> **SUPPLIED MATERIAL**:
• • • • • • •
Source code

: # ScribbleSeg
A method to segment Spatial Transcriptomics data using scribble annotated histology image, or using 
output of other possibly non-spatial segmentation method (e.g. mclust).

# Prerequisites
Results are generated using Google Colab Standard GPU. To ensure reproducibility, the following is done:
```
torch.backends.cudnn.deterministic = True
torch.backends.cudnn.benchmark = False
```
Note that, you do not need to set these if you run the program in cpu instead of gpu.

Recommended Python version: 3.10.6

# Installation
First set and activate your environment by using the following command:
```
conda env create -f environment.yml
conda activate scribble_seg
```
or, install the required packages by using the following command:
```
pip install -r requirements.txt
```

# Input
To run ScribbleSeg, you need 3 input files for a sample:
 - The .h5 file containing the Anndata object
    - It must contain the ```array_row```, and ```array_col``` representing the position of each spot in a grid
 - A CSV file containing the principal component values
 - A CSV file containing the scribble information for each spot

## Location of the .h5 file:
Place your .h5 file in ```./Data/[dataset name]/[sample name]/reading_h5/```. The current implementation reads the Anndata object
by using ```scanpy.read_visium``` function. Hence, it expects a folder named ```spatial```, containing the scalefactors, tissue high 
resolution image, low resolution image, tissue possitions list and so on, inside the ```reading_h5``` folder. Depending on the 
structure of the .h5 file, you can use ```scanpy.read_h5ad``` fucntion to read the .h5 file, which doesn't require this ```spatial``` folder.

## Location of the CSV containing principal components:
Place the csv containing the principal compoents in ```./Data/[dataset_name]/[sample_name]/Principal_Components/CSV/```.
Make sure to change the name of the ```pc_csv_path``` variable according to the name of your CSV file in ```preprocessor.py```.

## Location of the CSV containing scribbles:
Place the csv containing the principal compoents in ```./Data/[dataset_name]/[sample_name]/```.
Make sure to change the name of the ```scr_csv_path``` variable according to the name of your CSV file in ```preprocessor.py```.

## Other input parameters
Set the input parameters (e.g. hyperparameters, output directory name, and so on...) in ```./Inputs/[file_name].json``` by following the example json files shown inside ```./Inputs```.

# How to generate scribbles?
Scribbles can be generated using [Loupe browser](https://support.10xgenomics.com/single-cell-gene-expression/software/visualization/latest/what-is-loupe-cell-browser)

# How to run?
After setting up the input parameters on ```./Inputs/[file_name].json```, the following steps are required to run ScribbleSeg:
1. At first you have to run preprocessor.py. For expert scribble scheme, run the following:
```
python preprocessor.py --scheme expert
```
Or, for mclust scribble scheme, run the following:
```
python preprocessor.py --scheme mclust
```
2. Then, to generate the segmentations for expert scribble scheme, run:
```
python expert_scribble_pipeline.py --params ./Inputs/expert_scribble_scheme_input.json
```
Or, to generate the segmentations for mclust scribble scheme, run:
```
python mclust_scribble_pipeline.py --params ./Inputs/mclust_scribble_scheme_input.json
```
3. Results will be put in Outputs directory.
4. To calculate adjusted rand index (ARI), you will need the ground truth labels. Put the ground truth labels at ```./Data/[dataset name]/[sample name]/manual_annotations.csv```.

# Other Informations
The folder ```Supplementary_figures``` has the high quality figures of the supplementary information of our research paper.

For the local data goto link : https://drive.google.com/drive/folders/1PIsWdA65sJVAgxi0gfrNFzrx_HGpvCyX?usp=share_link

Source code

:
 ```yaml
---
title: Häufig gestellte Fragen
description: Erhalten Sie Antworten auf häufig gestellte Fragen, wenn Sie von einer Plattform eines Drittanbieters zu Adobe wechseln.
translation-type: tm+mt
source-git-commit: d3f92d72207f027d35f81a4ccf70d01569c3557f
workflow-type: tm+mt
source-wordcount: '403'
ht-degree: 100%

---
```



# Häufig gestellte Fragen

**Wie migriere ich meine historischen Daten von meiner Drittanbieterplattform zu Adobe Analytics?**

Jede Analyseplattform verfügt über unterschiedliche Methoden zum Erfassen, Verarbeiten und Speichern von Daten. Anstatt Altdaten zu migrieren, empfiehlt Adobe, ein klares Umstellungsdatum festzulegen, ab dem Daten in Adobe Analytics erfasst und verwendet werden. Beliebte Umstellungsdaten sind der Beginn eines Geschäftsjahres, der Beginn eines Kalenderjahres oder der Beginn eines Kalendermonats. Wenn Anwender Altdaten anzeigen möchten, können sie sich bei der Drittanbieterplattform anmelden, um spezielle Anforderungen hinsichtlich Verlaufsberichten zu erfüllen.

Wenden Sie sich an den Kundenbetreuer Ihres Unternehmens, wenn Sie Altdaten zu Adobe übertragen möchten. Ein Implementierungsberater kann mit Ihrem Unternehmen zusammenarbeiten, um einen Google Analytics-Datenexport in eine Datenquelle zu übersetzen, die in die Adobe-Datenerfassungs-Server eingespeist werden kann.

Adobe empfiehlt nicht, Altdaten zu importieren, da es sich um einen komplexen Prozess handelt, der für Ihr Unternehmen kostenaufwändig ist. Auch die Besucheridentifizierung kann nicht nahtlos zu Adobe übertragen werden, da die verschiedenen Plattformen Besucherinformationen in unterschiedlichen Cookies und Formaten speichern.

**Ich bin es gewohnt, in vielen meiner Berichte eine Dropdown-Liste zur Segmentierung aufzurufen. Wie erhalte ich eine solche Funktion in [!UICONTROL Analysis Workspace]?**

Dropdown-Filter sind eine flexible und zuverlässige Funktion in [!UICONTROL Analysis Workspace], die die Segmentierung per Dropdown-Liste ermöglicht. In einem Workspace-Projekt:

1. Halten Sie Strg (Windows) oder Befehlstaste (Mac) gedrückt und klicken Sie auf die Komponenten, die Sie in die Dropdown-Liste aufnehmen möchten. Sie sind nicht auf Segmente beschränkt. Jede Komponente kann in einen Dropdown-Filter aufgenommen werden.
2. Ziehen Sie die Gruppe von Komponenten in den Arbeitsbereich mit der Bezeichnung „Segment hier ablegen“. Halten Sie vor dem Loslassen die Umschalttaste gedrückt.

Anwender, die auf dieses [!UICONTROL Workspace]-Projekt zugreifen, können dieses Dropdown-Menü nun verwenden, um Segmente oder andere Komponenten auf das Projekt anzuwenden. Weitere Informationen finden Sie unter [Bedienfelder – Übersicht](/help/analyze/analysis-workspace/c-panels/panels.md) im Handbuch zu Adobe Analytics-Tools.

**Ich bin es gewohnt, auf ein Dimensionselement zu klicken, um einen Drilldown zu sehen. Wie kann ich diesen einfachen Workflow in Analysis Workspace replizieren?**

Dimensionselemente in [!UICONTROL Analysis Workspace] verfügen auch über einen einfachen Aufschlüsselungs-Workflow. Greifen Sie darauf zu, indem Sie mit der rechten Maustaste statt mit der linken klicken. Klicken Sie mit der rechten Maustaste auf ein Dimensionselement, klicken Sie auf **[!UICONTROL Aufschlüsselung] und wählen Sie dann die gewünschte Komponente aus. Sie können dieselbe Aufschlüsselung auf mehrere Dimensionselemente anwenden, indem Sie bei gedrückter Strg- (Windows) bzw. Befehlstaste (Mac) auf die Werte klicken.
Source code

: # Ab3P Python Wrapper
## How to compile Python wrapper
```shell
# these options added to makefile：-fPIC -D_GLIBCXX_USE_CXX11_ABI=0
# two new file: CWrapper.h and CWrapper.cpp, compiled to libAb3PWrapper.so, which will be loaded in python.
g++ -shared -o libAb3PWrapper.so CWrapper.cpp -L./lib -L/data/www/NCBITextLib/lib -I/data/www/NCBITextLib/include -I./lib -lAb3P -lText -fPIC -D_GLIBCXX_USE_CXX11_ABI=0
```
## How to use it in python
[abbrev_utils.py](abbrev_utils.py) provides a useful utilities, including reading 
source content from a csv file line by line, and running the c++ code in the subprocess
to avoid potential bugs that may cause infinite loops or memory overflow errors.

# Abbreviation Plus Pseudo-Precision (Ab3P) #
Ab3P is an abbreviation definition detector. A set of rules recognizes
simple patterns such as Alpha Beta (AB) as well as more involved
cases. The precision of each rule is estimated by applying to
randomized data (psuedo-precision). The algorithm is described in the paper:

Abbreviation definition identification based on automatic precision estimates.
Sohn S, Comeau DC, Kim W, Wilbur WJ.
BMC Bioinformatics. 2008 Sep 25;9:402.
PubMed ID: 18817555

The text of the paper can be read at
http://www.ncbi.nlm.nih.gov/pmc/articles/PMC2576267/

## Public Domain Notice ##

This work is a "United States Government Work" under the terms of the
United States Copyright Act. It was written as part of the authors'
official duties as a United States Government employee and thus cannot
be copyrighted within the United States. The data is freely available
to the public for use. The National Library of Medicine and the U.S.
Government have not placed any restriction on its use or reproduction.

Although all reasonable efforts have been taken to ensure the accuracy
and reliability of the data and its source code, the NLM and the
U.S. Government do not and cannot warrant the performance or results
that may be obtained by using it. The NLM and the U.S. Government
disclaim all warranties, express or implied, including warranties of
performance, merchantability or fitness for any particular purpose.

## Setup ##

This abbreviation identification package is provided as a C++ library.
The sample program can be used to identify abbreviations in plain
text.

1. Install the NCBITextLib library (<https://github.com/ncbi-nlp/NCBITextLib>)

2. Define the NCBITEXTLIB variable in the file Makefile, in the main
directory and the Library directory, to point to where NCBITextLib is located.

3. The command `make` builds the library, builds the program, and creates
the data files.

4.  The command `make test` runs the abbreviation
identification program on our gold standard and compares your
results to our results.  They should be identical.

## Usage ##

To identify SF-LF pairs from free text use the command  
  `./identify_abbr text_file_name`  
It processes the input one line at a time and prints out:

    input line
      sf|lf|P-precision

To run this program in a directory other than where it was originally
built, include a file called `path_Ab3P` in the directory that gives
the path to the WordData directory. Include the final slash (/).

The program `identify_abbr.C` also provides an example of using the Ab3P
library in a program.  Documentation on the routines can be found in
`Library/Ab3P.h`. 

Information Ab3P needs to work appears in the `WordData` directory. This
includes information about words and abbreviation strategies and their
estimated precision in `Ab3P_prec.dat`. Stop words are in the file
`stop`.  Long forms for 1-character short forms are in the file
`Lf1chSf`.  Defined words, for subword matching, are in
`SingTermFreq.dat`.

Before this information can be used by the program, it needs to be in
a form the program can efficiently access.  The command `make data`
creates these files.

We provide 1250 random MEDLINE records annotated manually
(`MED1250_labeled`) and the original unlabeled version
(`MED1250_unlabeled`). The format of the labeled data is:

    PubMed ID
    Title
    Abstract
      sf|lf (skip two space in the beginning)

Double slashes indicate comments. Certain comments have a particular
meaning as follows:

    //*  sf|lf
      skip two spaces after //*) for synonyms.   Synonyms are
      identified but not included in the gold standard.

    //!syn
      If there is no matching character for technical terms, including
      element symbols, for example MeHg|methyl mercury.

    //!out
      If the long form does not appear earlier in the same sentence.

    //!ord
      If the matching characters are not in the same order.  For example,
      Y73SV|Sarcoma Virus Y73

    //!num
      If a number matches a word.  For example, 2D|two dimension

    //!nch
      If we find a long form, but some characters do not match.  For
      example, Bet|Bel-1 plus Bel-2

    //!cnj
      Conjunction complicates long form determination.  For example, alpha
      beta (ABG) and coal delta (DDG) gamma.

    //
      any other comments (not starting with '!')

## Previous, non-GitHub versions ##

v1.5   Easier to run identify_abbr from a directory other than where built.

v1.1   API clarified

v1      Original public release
• • • • • • •
> **YOUR INSTRUCTIONS**:
Please copy, exactly and with nothing else, the lines above beginning at the line that has "using the Ab3P" and ending with the line that has "includes information about".

> **YOUR SOLUTION**:
The program `identify_abbr.C` also provides an example of using the Ab3P
library in a program.  Documentation on the routines can be found in
`Library/Ab3P.h`. 

Information Ab3P needs to work appears in the `WordData` directory. This
includes information about words and abbreviation strategies and their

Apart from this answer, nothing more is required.